-- Excerpted text follows --

Insulin resistance and the sympathetic nervous system

The obesity epidemic is driving metabolic (insulin resistance) syndrome-related health problems including an approximately threefold increased coronary heart disease risk. Sympathetic hyperfunction may participate in the pathogenesis and complications of the metabolic syndrome including higher blood pressure, a more active renin-angiotensin system, insulin resistance, faster heart rates, and excess cardiovascular disease including sudden death. Possible factors augmenting sympathetic activation in the metabolic syndrome include alterations of insulin, leptin, nonesterified fatty acids (NEFAs), cytokines, tri-iodothyronine, eicosanoids, sleep apnea, nitric oxide, endorphins, and neuropeptide Y. Of note, high plasma NEFAs are a risk factor for hypertension and sudden death. In shortterm human studies, NEFAs can raise blood pressure, heart rate, and α1-adrenoceptor vasoreactivity, while reducing baroreflex sensitivity, endothelium-dependent vasodilatation, and vascular compliance. Efforts to further identify the mechanisms and consequences of sympathetic dysfunction in the metabolic syndrome may provide insights for therapeutic advances to ameliorate the excess cardiovascular risk and adverse outcomes.

-- Excerpted text concluded --
-- Record extracts follows --

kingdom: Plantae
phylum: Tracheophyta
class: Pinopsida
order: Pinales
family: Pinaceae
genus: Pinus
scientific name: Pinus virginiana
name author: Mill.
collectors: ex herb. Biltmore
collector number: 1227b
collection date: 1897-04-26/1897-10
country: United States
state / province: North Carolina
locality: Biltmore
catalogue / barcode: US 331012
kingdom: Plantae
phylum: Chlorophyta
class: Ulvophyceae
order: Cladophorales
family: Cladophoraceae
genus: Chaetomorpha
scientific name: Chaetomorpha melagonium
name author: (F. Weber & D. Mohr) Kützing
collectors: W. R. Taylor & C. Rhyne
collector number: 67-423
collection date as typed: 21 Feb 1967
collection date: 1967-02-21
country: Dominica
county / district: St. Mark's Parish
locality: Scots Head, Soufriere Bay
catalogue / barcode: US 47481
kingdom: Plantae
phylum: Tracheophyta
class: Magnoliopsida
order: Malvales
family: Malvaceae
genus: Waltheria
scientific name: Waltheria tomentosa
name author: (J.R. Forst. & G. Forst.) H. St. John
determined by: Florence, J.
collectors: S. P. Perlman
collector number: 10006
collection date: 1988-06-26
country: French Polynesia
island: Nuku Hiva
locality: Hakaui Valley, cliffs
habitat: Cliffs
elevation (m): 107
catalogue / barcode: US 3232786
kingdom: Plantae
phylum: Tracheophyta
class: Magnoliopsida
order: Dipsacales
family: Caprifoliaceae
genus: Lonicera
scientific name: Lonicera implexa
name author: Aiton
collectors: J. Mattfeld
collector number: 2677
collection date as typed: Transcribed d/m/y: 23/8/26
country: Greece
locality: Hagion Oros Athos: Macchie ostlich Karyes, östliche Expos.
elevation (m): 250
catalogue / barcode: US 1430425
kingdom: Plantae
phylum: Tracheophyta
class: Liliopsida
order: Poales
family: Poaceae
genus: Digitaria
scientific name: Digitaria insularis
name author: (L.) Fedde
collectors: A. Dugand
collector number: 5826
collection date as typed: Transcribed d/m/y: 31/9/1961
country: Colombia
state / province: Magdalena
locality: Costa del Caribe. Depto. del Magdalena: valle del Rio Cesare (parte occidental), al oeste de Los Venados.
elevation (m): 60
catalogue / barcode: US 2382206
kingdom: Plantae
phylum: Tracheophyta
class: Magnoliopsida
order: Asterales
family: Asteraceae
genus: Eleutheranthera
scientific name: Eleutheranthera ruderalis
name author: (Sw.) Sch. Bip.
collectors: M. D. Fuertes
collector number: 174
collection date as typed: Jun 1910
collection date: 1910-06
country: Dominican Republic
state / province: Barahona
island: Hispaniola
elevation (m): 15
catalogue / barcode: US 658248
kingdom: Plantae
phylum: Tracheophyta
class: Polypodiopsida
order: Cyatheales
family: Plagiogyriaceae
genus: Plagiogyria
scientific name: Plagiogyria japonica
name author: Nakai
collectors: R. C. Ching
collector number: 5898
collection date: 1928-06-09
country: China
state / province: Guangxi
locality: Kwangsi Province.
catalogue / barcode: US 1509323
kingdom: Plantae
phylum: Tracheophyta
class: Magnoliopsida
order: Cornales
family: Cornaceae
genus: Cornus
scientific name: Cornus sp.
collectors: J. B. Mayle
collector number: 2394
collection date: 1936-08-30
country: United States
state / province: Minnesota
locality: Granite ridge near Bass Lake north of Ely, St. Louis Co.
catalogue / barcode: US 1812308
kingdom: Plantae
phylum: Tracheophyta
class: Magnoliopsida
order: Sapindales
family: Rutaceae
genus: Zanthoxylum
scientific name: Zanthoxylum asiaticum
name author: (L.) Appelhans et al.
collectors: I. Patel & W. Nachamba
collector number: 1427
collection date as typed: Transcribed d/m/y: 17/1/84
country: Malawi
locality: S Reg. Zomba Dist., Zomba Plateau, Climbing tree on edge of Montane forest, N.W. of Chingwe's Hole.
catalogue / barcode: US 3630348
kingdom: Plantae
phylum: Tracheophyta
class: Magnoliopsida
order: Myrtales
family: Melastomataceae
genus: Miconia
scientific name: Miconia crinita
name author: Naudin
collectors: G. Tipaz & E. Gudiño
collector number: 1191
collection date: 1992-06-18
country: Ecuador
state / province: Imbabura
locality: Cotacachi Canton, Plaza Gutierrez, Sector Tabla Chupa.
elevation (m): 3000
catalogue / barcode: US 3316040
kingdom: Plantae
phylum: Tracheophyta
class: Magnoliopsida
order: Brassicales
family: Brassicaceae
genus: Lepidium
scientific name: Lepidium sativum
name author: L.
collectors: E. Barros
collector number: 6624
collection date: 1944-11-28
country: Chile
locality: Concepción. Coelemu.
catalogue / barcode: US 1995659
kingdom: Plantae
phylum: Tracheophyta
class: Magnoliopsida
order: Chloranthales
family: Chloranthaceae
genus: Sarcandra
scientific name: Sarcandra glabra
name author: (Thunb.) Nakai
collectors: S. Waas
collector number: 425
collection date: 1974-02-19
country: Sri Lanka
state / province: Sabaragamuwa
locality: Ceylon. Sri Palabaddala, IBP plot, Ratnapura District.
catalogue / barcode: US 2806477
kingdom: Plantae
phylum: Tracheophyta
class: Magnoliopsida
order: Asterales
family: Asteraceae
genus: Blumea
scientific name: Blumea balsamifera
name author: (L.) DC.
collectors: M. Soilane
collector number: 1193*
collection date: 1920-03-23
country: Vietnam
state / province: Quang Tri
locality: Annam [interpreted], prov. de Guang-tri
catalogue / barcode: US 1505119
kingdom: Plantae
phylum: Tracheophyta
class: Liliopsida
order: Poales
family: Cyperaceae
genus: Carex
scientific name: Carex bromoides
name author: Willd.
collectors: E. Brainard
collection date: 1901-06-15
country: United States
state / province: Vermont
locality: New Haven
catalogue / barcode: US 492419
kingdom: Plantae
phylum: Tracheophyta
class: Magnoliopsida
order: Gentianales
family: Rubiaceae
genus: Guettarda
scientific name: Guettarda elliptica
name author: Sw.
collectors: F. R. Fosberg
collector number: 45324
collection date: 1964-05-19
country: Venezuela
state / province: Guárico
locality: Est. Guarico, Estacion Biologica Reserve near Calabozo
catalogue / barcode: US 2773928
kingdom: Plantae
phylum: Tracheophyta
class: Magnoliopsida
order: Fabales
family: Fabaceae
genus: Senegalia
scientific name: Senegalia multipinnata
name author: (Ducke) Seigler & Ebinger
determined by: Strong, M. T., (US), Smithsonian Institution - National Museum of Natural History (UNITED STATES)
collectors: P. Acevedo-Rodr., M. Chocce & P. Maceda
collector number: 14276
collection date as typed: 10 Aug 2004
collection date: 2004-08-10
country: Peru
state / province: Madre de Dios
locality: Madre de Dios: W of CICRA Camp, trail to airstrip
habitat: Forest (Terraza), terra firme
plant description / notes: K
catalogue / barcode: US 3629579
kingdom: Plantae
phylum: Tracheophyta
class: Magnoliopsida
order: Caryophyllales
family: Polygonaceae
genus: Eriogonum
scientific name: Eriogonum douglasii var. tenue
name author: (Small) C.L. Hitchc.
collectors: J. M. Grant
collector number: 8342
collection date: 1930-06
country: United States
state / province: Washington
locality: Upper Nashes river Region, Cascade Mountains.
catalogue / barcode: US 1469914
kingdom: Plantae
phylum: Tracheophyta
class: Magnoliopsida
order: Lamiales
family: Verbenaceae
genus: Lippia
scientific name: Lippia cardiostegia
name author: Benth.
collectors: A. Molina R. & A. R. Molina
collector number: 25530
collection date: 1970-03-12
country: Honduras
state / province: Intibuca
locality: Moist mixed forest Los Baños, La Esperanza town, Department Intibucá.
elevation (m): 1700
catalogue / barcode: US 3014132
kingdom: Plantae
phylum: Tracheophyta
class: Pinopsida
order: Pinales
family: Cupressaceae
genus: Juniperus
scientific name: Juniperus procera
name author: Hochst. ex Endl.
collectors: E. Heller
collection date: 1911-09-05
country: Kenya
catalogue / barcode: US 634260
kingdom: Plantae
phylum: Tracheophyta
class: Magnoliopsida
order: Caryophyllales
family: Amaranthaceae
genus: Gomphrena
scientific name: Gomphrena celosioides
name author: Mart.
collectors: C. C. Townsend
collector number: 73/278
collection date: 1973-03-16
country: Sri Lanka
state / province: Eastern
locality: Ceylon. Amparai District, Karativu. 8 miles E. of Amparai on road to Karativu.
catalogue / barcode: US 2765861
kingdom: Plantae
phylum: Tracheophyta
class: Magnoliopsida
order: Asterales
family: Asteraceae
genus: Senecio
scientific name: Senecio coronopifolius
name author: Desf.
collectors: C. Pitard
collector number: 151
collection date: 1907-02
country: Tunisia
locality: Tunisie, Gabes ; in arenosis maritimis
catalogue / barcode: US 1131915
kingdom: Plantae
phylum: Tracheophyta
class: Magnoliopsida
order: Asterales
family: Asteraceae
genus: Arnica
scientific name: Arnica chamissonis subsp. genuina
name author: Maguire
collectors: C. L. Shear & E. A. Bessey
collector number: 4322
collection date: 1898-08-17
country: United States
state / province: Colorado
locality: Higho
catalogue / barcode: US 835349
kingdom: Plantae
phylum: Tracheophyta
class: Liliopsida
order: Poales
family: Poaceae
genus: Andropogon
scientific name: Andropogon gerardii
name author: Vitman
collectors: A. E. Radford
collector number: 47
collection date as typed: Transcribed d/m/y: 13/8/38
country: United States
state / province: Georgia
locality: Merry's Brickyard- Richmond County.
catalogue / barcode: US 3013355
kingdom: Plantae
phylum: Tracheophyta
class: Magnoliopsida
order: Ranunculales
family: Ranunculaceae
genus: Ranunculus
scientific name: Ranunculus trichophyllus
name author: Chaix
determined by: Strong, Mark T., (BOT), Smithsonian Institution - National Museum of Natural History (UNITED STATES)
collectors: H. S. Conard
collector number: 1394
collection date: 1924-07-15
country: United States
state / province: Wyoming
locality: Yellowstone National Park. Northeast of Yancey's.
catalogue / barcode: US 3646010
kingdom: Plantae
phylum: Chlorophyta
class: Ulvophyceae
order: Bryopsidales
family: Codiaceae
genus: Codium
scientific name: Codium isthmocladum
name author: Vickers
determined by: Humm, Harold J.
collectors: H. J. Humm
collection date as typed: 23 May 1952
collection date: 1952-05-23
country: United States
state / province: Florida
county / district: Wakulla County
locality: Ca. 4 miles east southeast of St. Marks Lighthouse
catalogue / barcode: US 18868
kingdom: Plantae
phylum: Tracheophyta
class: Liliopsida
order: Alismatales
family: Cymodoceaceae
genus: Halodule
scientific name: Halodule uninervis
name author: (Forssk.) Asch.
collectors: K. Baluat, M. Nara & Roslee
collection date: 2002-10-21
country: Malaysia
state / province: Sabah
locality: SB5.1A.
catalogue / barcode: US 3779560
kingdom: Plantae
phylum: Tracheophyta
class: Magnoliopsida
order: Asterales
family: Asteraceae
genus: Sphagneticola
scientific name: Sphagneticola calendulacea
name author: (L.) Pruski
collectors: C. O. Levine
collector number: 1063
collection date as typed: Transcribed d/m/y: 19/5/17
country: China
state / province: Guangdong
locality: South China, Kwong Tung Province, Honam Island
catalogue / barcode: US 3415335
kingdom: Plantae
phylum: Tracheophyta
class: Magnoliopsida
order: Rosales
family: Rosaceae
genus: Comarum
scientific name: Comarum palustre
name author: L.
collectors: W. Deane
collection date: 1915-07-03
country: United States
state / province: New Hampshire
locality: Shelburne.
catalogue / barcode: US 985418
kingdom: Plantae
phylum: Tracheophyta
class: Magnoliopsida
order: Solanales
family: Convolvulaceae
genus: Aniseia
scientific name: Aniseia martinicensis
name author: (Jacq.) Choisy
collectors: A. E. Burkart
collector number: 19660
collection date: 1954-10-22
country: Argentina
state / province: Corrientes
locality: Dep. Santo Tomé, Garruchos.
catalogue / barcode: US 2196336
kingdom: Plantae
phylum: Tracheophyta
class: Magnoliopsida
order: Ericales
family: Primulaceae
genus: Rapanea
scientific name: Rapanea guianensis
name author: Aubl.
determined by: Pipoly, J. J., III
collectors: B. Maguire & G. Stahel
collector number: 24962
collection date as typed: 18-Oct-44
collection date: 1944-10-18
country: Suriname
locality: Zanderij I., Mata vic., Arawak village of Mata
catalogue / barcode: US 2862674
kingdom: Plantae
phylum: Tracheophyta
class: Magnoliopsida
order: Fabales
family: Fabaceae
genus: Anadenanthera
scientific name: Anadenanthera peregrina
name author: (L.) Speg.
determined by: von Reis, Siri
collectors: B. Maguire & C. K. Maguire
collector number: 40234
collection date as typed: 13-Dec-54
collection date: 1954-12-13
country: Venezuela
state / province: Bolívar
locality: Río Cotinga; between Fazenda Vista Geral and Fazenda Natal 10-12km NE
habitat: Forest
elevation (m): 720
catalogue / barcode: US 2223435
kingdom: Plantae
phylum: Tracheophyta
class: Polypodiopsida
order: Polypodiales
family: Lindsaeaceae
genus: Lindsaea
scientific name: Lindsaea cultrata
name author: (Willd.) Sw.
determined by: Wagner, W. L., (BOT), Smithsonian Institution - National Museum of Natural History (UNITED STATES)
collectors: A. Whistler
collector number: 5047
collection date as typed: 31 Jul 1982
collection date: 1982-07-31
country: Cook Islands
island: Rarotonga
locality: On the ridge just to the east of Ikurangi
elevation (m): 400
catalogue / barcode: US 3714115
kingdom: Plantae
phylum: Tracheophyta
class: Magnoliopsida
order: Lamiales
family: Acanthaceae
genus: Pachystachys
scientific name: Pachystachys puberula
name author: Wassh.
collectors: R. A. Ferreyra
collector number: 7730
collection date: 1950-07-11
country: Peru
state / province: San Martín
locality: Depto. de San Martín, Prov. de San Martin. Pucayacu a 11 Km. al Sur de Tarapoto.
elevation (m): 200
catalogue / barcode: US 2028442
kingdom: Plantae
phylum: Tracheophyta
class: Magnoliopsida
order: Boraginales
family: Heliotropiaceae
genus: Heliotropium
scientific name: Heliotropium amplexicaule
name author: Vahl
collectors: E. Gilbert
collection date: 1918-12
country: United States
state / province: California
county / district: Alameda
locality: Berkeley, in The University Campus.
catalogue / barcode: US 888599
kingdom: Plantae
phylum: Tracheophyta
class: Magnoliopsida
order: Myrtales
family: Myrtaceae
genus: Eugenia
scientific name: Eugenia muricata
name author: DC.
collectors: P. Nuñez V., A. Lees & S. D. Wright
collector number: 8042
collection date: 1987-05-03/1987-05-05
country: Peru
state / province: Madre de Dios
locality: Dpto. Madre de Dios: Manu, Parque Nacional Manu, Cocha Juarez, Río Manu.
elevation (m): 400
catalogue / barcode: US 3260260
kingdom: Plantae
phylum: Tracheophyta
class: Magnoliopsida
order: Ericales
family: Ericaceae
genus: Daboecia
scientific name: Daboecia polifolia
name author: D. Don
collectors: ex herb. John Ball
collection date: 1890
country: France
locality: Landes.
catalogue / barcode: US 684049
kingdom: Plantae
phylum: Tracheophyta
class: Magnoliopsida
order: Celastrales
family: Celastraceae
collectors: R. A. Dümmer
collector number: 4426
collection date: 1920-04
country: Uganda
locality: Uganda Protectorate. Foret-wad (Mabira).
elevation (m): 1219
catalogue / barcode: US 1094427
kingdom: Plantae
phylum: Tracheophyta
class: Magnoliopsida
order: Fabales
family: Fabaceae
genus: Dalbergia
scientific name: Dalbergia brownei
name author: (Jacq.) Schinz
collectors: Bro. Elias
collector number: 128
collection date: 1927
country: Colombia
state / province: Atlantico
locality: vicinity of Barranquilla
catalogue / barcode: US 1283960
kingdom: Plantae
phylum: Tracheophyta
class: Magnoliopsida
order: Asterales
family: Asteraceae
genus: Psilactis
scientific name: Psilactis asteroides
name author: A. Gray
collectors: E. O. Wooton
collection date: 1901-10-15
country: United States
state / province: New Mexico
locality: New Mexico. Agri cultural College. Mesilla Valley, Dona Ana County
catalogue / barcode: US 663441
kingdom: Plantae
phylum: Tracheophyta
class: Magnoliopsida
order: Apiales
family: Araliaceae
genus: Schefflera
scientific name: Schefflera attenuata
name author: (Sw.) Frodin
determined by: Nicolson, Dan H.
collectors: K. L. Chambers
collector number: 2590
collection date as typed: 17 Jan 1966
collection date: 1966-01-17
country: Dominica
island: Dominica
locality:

-- Record extracts concluded --

# Tasks for this exercise
A: From the text on insulin resistance and the sympathetic nervous system, list each measure that short-term human studies show NEFAs can raise or reduce, and mark whether it goes up or down.
B: According to the text on insulin resistance and the sympathetic nervous system, how much is coronary heart disease risk increased with metabolic syndrome-related health problems?

# Exercise solutions
A:
Raised: blood pressure, heart rate, α1-adrenoceptor vasoreactivity
Reduced: baroreflex sensitivity, endothelium-dependent vasodilatation, vascular compliance

B: Approximately threefold